A proposta para desbloqueio dos ativos garantidores, principal medida para trazer liquidez e solvência ao mercado, é considerada superada pela agência. Até a semana passada, a avaliação interna diante da expectativa da baixa adesão era de que as empresas que realmente necessitavam aceitariam o termo de compromisso.
Ativos garantidores
A ANS havia estimado a liberação de até R$ 1,4 bilhão com a não exigência de ativos garantidores equivalentes à provisão de eventos ou sinistros a liquidar relacionados ao ressarcimento ao SUS (PESL SUS), com recomposição a partir de janeiro de 2021, e a movimentação de até R$ 10,5 bilhões equivalentes à provisão de eventos ocorridos e não avisados (PEONA), com recomposição a ser verificada no mês de agosto deste ano.
No acordo, a ANS também estabeleceu margem de solvência de 75% para as seguradoras e operadoras que não estão em fase de escalonamento para adesão ao modelo baseado em capital de risco, o que representaria uma redução de R$ 2,9 bilhões em exigência de capital.
Como esses recursos são vinculados às operadoras e variam, a depender do porte das empresas, o impacto financeiro será menor do que o previsto pela agência. O JOTA solicitou um novo cálculo nesta segunda-feira (27/4), mas não teve resposta até esta publicação.

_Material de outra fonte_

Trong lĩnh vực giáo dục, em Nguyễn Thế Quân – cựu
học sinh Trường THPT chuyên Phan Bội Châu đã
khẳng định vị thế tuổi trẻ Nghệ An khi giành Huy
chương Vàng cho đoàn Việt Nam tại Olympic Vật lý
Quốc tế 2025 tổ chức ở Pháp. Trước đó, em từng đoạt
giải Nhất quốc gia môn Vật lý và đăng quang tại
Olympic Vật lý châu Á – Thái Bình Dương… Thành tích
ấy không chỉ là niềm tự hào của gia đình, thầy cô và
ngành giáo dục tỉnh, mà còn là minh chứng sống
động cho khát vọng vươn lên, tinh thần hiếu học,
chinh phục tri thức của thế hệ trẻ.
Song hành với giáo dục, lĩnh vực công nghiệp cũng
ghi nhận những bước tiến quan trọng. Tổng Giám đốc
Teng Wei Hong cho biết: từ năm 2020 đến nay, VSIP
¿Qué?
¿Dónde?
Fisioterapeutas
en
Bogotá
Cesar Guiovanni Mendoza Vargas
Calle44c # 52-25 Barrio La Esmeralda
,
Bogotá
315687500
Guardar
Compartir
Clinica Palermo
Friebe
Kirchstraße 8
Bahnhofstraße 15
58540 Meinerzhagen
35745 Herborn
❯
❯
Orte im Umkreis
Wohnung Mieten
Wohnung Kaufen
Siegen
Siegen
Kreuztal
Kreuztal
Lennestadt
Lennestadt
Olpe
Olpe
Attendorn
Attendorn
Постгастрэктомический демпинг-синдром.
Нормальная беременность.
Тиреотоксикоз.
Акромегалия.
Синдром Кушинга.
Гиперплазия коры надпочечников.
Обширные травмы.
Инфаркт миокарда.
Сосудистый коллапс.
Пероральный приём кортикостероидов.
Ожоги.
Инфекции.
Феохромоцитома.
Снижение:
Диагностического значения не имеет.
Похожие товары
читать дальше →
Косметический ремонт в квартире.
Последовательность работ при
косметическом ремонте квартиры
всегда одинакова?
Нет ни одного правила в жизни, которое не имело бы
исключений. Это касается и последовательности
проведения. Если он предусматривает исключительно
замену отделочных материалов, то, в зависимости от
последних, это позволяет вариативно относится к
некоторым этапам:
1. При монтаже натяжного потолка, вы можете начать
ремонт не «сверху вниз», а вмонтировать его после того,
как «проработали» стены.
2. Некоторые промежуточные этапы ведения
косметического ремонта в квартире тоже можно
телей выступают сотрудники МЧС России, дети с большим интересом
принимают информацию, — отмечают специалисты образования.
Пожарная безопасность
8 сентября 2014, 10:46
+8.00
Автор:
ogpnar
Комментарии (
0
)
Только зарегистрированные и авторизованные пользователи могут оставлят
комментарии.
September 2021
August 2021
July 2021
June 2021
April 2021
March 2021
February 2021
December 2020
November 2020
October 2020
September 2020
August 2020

As empresas que assinaram o termo de compromisso devem, como contrapartida, manter em dia o pagamento de serviços realizados entre março e junho deste ano pelos prestadores e garantir o atendimento aos beneficiários inadimplentes por meio de renegociação de contratos até 30 de junho. Entre os pontos criticados pelo setor, este último foi o que gerou maior impasse, pois foi visto como um incentivo à inadimplência.
Outras medidas devem começar a ser estruturadas depois do dia 30 de abril, data limite para a apresentação do Documento de Informações Periódicas das Operadoras de Planos de Assistência à Saúde (DIOPS) referente ao 4º trimestre de 2019. No dia 30 de maio será encerrado o prazo para o envio do documento relativo ao 1º trimestre de 2020. Por enquanto, a agência tem solicitado informações paralelas sobre o fluxo de caixa das operadoras.
Uma das propostas aventadas seria o adiamento do pagamento de multas para um alívio financeiro imediato. Todavia, o contexto de cobrança ainda precisa ser analisado, já que a conta deverá ser paga no futuro, que é incerto. Essa medida também precisará passar por avaliação jurídica.
Críticas
Enquanto a ANS adota uma postura cautelosa para apresentar soluções, por considerar que o período mais crítico ainda vai chegar, as entidades cobram celeridade com receio de que o socorro seja tardio.
“A gente entende a cobrança desses dados. O problema é que nessa crise você só vai ter dados daqui a três meses, aí não vai haver setor”, afirmou o superintendente-executivo da Associação Brasileira de Planos de Saúde (Abramge), Marcos Novais.
Para a diretora-executiva da Federação Nacional de Saúde Suplementar (FenaSaúde), Vera Valente, a proposta de movimentação de ativos vinculada à renegociação de contratos de inadimplentes não cumpre a função aguardada de garantir liquidez ao setor.
De acordo com ela, as operadoras são responsáveis por “irrigar” o sistema, destinando 85% do caixa para o pagamento de serviços dos prestadores, e seriam prejudicadas com a falta de pagamento dos beneficiários. “Esperamos que a ANS tenha a postura de se adequar às necessidades e de forma ágil”, disse.
Em nota divulgada na noite da última sexta-feira (24/4), a ANS ressaltou que a lei dos planos de saúde obriga a existência de contrapartidas favoráveis aos consumidores para a assinatura de qualquer termo de compromisso. “A composição de um acordo que só gere vantagens às operadoras não encontra amparo legal”, diz um trecho da nota.